Светлый фон

 

Фон Ширах, сложив руки на груди, взглянул на меня и вдруг сказал:

– А жарко сегодня, да?

Его вопрос меня слегка обескуражил:

– Очень, – сказала я, пытаясь вернуть Рихарда в 30 сентября 1966 года. – А какая была погода, когда открылись ворота Шпандау и из них выехали две черные машины, в одной из которых сидел ваш отец?

– Было тепло, может, нет. Я не помню, – сказал он и виновато взглянул на меня. – Представляешь, что это такое, когда ты видишь человека, которого никогда не мог обнять? Ведь я до этого ни разу не мог прикоснуться к отцу, не говоря уж о том, чтобы обнять его. И вот это происходит в первый раз, и это очень непривычно, очень непросто. Но само освобождение проходит, как в дурмане: мы, отец и трое сыновей – Клаус, Роберт и я, – сидим в отеле, курим только сигары, пьем шампанское, пытаемся сделать из этого праздник.

– Но? – предвкушала я драматическую развязку, которую предвещало погрустневшее красное лицо Рихарда.

– «Но» – это не факт и не одна ситуация. «Но» – это процесс. В один момент мы возвращаемся в реальную жизнь, и наступают будни. И ты понимаешь, что тот мир, который был создан в письмах, кратковременных и редких посещениях отца в тюрьме, – мир искусственный и очень хрупкий. И ты понимаешь, что те звуки скрипок, которые звучали в наших письмах, словно в слаженном квартете (все четверо писали ему письма), что все эти интонации – всего лишь упражнения, заученные до автоматизма на протяжении двадцати лет. Но в жизни не остается места общим фразам. Это невозможно.
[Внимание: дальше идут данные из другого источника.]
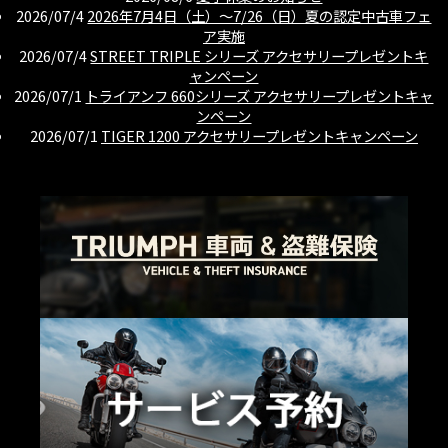
2026/07/4
2026年7月4日（土）〜7/26（日）夏の認定中古車フェ
ア実施
2026/07/4
STREET TRIPLE シリーズ アクセサリープレゼントキ
ャンペーン
2026/07/1
トライアンフ 660シリーズ アクセサリープレゼントキャ
ンペーン
2026/07/1
TIGER 1200 アクセサリープレゼントキャンペーン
Постепенно в тебе начинает расти разочарование. Я заметил, что он мной совсем не интересуется. Я думаю, он был законченным эгоистом, если судить по его отношению к детям. А ведь мы много отдали ему. Мы не отказались от него, мы продолжали любить его, писали письма, задавали вопросы. Только мы привносили жизнь в его камеру-одиночку. Но в один прекрасный момент ты понимаешь, что он даже не спросил тебя, где ты учишься, как ты жил все эти годы или хотя бы просто – как дела? Я так и не услышал этих вопросов. При этом наступает некоторое замешательство, но ты надеешься, что ему нужно время, чтобы освоиться. И первое разочарование было связано как раз с отсутствием интереса к нам. Мы не понимали, что это значит, никогда с таким не сталкивались. Но это и понятно, вряд ли найдется кто-нибудь еще, кто просидел больше двадцати лет в одиночке. К тому же у них у каждого была своя судьба, кого-то из них заключение, что называется, сломало. Мы подмечали разные необычные вещи. Например, отцу было очень трудно приспособиться к новым реалиям. Он пытался вырезать ножницами таблетки в упаковке из фольги, которые можно выдавить пальцем. И когда я это увидел, я очень остро осознал: Боже мой, ведь он всего этого не знает, он пропустил огромную часть жизни. Ведь он не видел, как восстанавливались города, он не знает современных телефонов, он никогда не видел факса, и вряд ли знает, что это такое. С другой стороны, мы, возможно, требовали от него слишком многого. Он мог говорить с нами, как любой другой человек, из газет он получал практически всю информацию, просто не сталкивался со многими вещами в реальной жизни. Тогда нам показалось, что, наверное, мы ведем себя с ним неправильно. Но, к сожалению, инструкций по обращению с бывшими заключенными не было. И я понял, что вместо того, что я называю эмпатией, появляется охлаждение.